Aim of the task ->
The lines to be copied run from the one containing "right shoulder: (218, 365)" to the end of the material below; reproduce them exactly, including both ends, and nothing more.

Records for this task ->
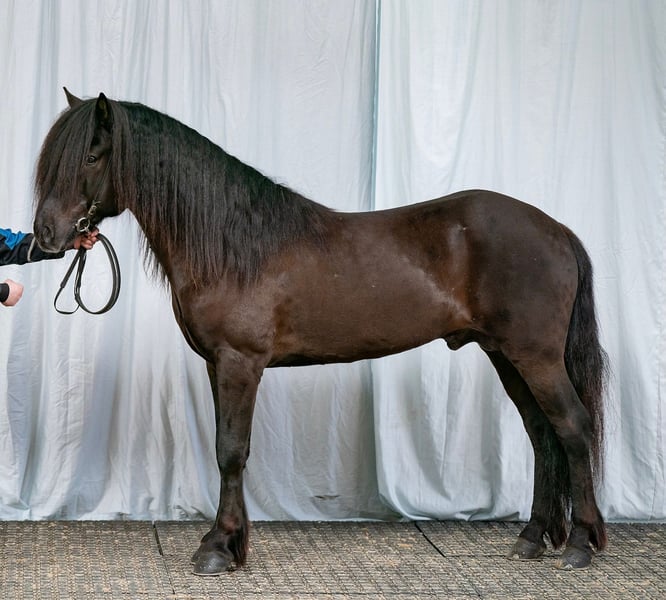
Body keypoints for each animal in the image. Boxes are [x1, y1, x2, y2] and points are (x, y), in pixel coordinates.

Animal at [33, 89, 608, 575]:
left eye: (91, 157)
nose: (45, 235)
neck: (233, 245)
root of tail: (557, 230)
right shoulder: (218, 365)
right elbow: (228, 450)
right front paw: (231, 543)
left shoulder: (240, 362)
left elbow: (230, 451)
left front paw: (218, 549)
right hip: (506, 356)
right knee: (542, 434)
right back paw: (531, 539)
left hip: (535, 356)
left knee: (573, 428)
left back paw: (581, 543)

Answer box ->
right shoulder: (218, 365)
right elbow: (228, 450)
right front paw: (231, 543)
left shoulder: (240, 362)
left elbow: (230, 451)
left front paw: (218, 549)
right hip: (506, 356)
right knee: (542, 434)
right back paw: (531, 539)
left hip: (535, 356)
left knee: (573, 428)
left back paw: (581, 543)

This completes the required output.